EXERCISE GOAL: Below are some entries. Repeat exactly the lines from the one with "6: (450, 574, 0.45)" through the one with "67: (464, 186, 0.46)", and only those.
..............................
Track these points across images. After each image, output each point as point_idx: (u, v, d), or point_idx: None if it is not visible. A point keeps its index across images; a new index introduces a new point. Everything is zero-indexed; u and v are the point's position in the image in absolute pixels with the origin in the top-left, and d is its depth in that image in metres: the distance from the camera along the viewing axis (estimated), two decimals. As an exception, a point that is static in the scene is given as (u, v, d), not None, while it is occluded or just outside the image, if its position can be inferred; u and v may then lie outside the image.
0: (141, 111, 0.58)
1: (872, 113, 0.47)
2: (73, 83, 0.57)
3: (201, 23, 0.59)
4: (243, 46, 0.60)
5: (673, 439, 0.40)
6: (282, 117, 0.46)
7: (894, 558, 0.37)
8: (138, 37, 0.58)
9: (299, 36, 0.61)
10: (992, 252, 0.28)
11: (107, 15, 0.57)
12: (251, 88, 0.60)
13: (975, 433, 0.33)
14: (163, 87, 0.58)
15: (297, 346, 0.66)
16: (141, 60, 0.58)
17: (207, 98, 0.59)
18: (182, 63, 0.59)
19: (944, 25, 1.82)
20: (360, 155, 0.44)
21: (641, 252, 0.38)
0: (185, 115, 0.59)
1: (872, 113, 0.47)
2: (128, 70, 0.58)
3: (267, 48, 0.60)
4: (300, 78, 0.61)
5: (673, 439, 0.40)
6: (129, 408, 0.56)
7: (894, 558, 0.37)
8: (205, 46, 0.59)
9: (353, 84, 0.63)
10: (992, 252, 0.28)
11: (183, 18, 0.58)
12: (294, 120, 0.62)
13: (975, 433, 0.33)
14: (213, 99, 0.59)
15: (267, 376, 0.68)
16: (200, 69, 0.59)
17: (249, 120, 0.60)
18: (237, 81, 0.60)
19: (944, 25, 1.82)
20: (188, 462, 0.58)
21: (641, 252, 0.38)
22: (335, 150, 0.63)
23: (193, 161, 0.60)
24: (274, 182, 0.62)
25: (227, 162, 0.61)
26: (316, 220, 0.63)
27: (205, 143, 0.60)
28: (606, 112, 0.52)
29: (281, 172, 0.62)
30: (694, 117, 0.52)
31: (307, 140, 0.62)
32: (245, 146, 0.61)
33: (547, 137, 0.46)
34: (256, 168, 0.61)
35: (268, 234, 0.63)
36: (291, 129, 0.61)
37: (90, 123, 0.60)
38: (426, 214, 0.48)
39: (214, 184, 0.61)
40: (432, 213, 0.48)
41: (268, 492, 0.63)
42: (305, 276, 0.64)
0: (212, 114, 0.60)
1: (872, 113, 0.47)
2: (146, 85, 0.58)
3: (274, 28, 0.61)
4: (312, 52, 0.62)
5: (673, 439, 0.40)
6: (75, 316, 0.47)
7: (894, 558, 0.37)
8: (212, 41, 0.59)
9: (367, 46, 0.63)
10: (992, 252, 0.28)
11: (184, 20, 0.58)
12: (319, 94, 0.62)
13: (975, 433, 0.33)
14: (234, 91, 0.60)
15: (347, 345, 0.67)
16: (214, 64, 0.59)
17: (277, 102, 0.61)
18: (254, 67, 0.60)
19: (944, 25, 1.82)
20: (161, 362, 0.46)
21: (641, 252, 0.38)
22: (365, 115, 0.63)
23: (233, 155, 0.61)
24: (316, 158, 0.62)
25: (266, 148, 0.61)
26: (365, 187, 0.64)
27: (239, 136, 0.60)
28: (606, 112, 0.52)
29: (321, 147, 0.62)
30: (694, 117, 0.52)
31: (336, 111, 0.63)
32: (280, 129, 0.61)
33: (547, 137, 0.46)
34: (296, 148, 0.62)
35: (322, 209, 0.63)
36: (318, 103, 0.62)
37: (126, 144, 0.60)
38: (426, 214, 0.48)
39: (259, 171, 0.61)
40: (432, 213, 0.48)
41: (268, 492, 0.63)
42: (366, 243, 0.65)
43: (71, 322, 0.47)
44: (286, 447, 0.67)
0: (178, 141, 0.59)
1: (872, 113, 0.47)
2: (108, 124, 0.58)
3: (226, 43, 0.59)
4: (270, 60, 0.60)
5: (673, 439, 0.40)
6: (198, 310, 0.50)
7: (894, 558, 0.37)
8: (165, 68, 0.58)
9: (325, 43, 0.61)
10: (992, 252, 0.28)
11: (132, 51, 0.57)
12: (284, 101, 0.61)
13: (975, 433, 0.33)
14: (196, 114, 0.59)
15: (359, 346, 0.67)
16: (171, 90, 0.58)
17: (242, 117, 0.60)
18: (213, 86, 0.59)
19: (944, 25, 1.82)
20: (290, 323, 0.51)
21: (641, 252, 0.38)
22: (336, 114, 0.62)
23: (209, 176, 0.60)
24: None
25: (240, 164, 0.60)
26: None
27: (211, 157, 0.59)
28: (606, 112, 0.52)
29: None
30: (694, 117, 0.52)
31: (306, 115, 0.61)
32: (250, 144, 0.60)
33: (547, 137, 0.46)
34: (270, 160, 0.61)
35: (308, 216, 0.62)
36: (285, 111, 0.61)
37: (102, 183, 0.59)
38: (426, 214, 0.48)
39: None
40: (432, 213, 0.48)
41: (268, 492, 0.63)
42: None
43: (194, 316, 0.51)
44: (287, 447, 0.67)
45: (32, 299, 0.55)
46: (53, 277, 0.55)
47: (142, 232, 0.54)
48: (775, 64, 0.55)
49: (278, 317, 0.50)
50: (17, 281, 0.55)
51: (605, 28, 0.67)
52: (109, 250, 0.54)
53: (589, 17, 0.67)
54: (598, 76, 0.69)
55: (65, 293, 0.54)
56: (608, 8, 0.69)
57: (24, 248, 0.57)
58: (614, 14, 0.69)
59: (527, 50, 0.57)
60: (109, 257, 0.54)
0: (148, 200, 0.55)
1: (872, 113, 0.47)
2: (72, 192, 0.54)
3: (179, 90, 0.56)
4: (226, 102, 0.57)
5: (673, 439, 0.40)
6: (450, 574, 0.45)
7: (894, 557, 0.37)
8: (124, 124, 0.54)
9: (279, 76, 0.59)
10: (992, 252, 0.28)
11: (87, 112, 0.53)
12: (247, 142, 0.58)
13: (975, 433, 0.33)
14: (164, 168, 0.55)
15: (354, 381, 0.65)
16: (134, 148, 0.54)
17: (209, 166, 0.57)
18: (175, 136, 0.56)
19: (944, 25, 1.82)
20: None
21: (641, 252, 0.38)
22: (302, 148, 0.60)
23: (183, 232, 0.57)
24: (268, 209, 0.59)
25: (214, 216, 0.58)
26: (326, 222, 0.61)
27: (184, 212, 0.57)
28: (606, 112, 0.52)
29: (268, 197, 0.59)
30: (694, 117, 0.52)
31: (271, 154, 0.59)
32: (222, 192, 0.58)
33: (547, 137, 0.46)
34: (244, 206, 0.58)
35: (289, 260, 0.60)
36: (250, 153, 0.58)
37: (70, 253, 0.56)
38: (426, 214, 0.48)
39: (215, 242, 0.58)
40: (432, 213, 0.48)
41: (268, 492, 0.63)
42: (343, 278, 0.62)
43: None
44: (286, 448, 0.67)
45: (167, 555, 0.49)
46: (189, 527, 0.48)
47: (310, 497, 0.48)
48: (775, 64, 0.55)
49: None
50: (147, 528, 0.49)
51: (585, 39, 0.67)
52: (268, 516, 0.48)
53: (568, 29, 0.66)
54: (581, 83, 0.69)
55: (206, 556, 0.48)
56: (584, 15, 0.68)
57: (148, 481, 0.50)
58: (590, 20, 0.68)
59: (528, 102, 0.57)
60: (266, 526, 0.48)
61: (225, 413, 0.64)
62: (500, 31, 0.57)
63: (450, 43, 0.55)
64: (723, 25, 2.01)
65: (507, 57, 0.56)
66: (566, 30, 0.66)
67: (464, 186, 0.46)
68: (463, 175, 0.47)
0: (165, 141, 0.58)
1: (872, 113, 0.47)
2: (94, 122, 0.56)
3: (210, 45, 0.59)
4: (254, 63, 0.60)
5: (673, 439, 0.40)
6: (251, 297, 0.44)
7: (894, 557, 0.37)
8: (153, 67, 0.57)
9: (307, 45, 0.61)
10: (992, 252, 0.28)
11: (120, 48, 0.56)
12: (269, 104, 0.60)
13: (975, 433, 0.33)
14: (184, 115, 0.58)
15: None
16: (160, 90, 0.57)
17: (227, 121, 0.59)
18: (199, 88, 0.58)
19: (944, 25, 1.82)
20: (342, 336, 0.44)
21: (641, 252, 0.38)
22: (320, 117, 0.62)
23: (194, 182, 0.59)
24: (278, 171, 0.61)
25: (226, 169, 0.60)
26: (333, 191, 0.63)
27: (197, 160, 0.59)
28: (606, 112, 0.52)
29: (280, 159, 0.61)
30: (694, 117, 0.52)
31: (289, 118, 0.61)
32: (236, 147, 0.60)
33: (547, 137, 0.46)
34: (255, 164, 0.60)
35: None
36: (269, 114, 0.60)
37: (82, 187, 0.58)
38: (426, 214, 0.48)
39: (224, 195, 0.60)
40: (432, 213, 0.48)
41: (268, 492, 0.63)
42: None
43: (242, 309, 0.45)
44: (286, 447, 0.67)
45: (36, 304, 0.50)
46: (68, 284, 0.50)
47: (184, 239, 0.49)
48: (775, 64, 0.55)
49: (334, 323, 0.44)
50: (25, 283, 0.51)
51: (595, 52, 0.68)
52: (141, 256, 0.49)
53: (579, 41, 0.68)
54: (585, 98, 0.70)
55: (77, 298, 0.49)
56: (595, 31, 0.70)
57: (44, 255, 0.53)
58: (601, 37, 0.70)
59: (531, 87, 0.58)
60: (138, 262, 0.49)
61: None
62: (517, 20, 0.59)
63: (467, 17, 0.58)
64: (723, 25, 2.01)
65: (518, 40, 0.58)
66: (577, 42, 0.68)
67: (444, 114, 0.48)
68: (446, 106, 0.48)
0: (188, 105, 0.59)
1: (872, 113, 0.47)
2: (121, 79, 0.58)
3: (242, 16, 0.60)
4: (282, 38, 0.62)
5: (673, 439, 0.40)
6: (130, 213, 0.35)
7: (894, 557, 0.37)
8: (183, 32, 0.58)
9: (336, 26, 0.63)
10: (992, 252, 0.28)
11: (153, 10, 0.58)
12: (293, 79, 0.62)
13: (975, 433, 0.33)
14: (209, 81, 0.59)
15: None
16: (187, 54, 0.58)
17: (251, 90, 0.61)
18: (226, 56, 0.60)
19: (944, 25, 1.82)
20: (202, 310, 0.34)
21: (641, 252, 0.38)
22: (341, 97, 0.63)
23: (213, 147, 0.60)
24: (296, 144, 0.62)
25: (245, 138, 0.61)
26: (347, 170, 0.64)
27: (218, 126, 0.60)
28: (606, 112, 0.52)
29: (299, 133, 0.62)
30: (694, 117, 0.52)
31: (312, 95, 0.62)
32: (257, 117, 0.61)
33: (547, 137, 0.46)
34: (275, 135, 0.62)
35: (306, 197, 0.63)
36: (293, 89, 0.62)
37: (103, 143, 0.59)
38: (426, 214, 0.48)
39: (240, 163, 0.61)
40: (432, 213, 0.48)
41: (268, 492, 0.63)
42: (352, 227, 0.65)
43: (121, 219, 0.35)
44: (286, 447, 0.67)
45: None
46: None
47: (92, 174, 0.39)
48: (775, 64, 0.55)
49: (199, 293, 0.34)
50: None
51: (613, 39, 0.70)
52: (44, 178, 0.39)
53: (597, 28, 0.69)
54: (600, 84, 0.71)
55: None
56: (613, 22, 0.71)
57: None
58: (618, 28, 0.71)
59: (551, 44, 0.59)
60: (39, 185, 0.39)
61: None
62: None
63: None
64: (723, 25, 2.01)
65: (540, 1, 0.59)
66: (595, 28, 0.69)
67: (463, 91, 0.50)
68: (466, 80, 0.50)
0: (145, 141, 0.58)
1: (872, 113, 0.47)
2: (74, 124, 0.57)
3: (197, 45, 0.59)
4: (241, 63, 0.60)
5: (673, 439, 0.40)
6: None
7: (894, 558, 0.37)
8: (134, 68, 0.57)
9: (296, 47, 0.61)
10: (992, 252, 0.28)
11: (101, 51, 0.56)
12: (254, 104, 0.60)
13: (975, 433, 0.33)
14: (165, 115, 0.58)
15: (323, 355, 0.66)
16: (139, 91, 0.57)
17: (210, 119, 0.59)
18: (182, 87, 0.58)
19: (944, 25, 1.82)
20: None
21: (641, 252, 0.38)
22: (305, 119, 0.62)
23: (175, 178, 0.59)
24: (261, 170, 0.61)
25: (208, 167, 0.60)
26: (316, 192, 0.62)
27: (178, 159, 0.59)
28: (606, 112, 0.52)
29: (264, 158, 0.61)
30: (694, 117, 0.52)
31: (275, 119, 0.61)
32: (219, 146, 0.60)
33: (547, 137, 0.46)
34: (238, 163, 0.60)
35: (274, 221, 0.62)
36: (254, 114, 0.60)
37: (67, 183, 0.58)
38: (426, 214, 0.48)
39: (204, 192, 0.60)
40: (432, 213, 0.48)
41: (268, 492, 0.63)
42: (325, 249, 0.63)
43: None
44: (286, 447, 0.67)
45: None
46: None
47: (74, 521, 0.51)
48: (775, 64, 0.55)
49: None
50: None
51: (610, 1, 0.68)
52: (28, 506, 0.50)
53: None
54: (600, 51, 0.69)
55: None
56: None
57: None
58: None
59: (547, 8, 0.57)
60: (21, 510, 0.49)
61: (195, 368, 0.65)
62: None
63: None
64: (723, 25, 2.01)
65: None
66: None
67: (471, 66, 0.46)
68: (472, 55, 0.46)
..............................
SOLUTION TO THE PROBLEM:
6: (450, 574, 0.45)
7: (894, 557, 0.37)
8: (124, 124, 0.54)
9: (279, 76, 0.59)
10: (992, 252, 0.28)
11: (87, 112, 0.53)
12: (247, 142, 0.58)
13: (975, 433, 0.33)
14: (164, 168, 0.55)
15: (354, 381, 0.65)
16: (134, 148, 0.54)
17: (209, 166, 0.57)
18: (175, 136, 0.56)
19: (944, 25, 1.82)
20: None
21: (641, 252, 0.38)
22: (302, 148, 0.60)
23: (183, 232, 0.57)
24: (268, 209, 0.59)
25: (214, 216, 0.58)
26: (326, 222, 0.61)
27: (184, 212, 0.57)
28: (606, 112, 0.52)
29: (268, 197, 0.59)
30: (694, 117, 0.52)
31: (271, 154, 0.59)
32: (222, 192, 0.58)
33: (547, 137, 0.46)
34: (244, 206, 0.58)
35: (289, 260, 0.60)
36: (250, 153, 0.58)
37: (70, 253, 0.56)
38: (426, 214, 0.48)
39: (215, 242, 0.58)
40: (432, 213, 0.48)
41: (268, 492, 0.63)
42: (343, 278, 0.62)
43: None
44: (286, 448, 0.67)
45: (167, 555, 0.49)
46: (189, 527, 0.48)
47: (310, 497, 0.48)
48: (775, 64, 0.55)
49: None
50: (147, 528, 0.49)
51: (585, 39, 0.67)
52: (268, 516, 0.48)
53: (568, 29, 0.66)
54: (581, 83, 0.69)
55: (206, 556, 0.48)
56: (584, 15, 0.68)
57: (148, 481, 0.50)
58: (590, 20, 0.68)
59: (528, 102, 0.57)
60: (266, 526, 0.48)
61: (225, 413, 0.64)
62: (500, 31, 0.57)
63: (450, 43, 0.55)
64: (723, 25, 2.01)
65: (507, 57, 0.56)
66: (566, 30, 0.66)
67: (464, 186, 0.46)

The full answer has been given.